A Log CP (LOGG3) está conseguindo melhorar a rentabilidade de seus novos empreendimentos mesmo diante de um cenário macroeconômico mais desafiador, segundo relatório do banco Safra após reunião com a administração da companhia. O yield on cost (YoC), indicador que mede o retorno esperado de um empreendimento em relação ao custo de desenvolvimento, subiu de cerca de 12% historicamente para uma faixa de 13% a 14% atualmente.
A melhora ocorre em meio a uma demanda ainda forte por locação de galpões logísticos. Segundo o Safra, a pré-locação dos novos projetos continua em níveis considerados positivos, com quase todos os contratos fechados recentemente apresentando valores superiores à média atual do portfólio da Log, de R$ 25 por metro quadrado no segundo trimestre de 2025.
Em algumas regiões onde a demanda é mais forte, os novos contratos podem alcançar valores de R$ 40 a R$ 45 por metro quadrado. Na avaliação do banco, esse cenário tem ajudado a compensar as pressões de custos associadas ao ambiente macroeconômico e contribuído para a melhora da economia dos novos projetos.
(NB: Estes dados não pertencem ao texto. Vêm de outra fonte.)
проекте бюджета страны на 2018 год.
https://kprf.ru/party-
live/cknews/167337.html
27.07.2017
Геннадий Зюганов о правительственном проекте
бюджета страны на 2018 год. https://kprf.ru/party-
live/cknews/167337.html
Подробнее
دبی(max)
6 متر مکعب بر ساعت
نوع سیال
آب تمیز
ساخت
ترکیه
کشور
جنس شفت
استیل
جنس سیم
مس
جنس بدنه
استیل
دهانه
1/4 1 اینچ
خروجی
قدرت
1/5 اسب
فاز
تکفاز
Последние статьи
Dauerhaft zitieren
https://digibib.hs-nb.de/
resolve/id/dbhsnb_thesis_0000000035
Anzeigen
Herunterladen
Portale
O Safra chegou às conclusões após reunião com o diretor financeiro da Log CP, Rafael Saliba, e o responsável pela área de relações com investidores, Henrique Schuffner. De acordo com o relatório, os executivos reforçaram uma visão construtiva sobre os fundamentos operacionais da empresa, citando a forte demanda por locação, os baixos níveis de vacância e a perspectiva de retornos maiores nos empreendimentos que serão entregues.
Venda de ativos fica mais difícil
Apesar dos bons indicadores operacionais, o ambiente para a venda de ativos se tornou mais desafiador. A piora das condições macroeconômicas e a menor visibilidade sobre a trajetória dos juros podem dificultar a reciclagem de ativos, uma das principais fontes de recursos da Log CP para financiar seu ciclo de investimentos.
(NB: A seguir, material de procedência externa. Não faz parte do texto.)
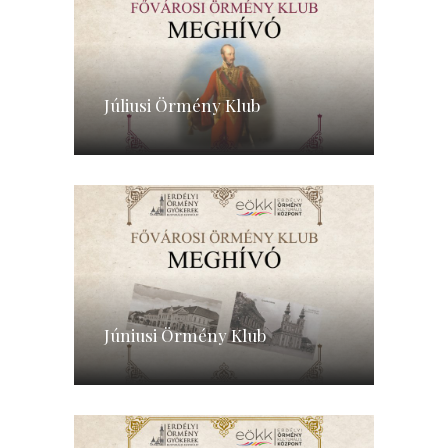
Júliusi Örmény Klub
Júniusi Örmény Klub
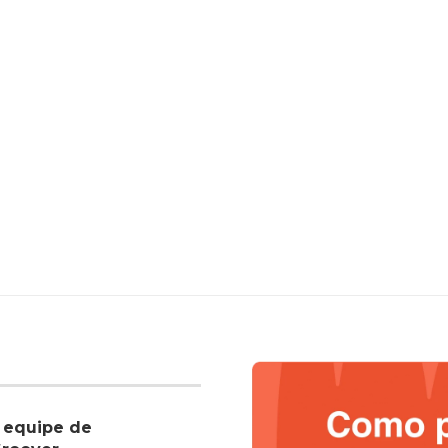
 equipe de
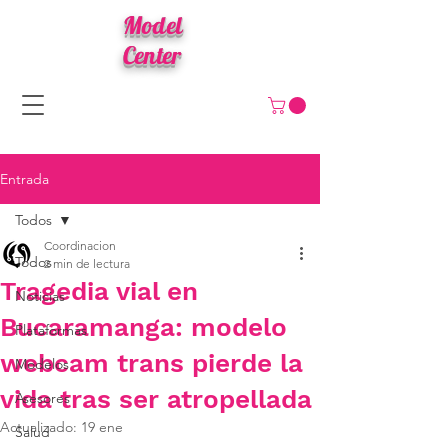
Model
Center
Entrada
Todos
Coordinacion
Todos
2 min de lectura
Tragedia vial en
Noticias
Bucaramanga: modelo
Plataformas
webcam trans pierde la
Modelos
vida tras ser atropellada
Asesores
Actualizado:
19 ene
Salud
A companhia, no entanto, demonstra confiança na liquidez de seus ativos premium. No acumulado do ano, foram vendidos 338 mil metros quadrados, volume que, segundo o Safra, representa um recorde histórico para a empresa.
Ainda assim, a administração reconhece que o cenário recente para transações imobiliárias ficou mais difícil. Com isso, ganha importância a diversificação das fontes de financiamento, especialmente por meio da Log Capital.
Log Capital ganha importância na estratégia
A Log CP vem estruturando a Log Capital como uma alternativa para captar recursos de investidores terceiros e reduzir a necessidade de capital próprio nos novos empreendimentos.
A estratégia consiste em atrair investidores para participar dos projetos ainda na fase de desenvolvimento. Dessa forma, a companhia poderá ampliar o volume de novos projetos sem precisar financiar sozinha todo o ciclo de investimentos.
Segundo o Safra, a Log vem avançando nas discussões com potenciais parceiros para a criação dos primeiros veículos de investimento da Log Capital. A expectativa é que a estrutura permita à companhia aumentar gradualmente o volume de desenvolvimentos financiados com capital de terceiros.
A iniciativa também poderá reduzir a dependência da venda de ativos como fonte de recursos para o forte ciclo de investimentos da empresa.
Dividendos dependerão da reciclagem de ativos
Apesar de a Log CP ter distribuído R$ 3,40 por ação em dividendos no acumulado do ano, equivalente a um dividend yield de aproximadamente 14%, pagamentos futuros deverão depender do ritmo de reciclagem de ativos.
Isso ocorre porque a execução dos investimentos continua sendo a principal prioridade na alocação de capital da companhia. Assim, em um ambiente em que as vendas de propriedades podem ficar mais difíceis, a capacidade de captar recursos de terceiros passa a ter papel ainda mais relevante.
A Log Capital e a expansão da área de serviços, segundo o Safra, tendem a reduzir gradualmente a intensidade de capital necessária para o crescimento da companhia.